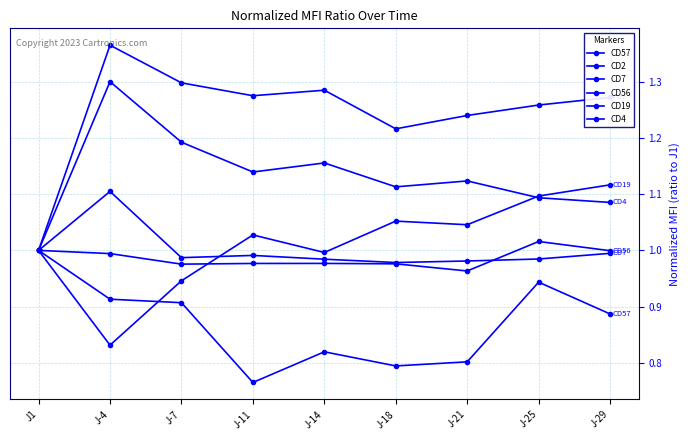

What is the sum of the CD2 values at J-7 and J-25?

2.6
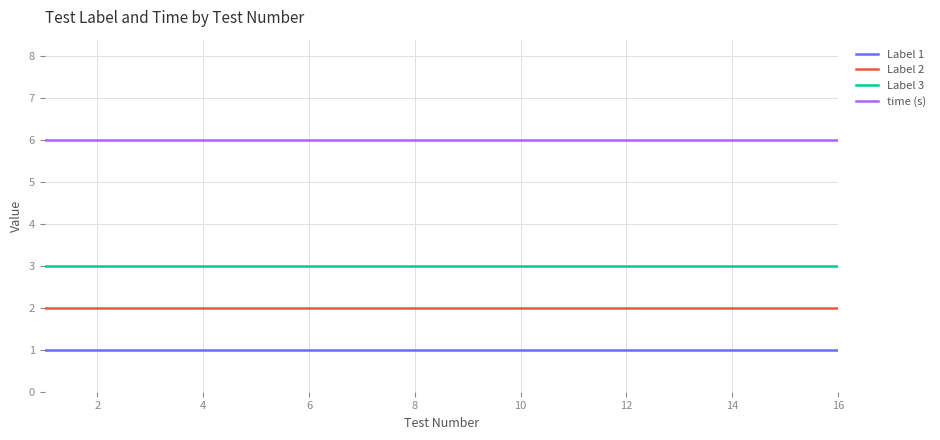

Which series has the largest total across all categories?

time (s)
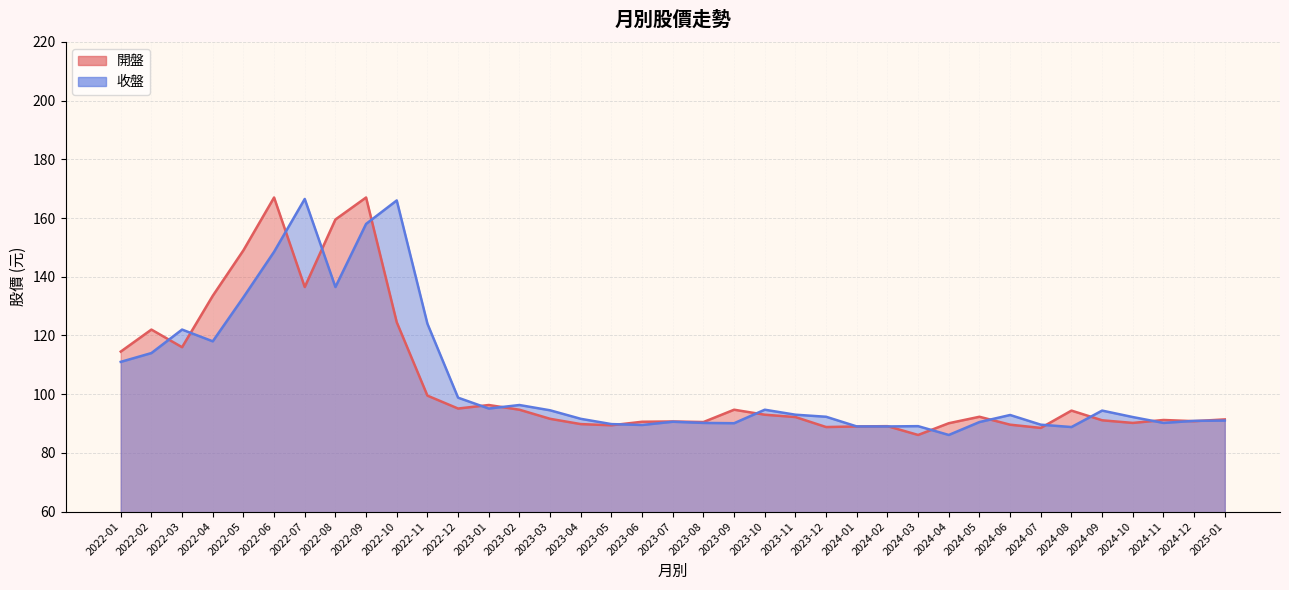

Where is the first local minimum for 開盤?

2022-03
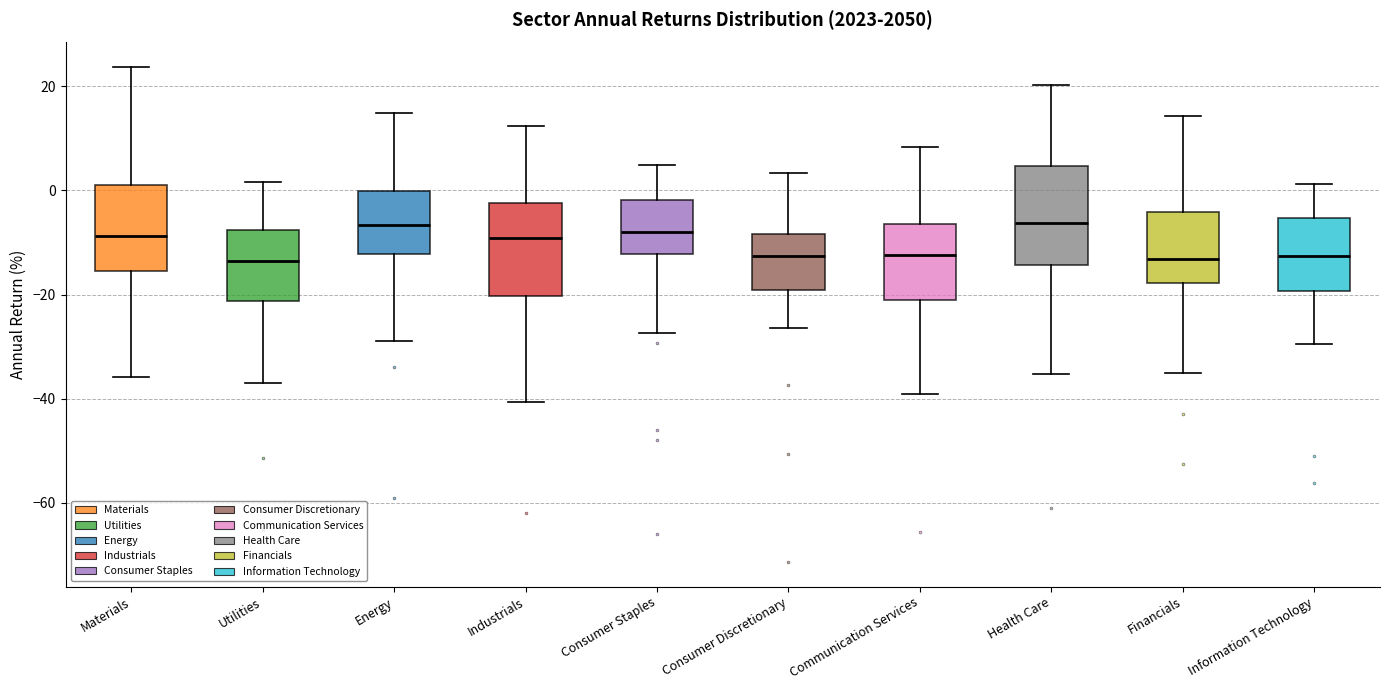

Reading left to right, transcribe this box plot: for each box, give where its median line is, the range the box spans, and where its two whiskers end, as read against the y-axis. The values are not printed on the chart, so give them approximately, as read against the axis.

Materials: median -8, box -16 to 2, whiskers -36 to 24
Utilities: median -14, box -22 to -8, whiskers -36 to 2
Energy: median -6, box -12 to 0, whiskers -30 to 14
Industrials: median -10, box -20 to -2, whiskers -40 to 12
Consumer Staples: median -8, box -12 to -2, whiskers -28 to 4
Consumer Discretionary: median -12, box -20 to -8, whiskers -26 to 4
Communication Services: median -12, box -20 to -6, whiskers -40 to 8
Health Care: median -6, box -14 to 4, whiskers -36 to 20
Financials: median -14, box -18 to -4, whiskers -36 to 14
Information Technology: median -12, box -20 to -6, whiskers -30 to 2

▶ _TASK ITEM_:
Reproduce the entries word for word, from their start through the line containing "Reading left to", including that line, and leave out the pictures.

▶ _ANSWER SPACE_:
What is the sum of the CD2 values at J-7 and J-25?

2.6

Which series has the largest total across all categories?

time (s)

Where is the first local minimum for 開盤?

2022-03

Reading left to right, transcribe this box plot: for each box, give where its median line is, the range the box spans, and where its two whiskers end, as read against the y-axis. The values are not printed on the chart, so give them approximately, as read against the axis.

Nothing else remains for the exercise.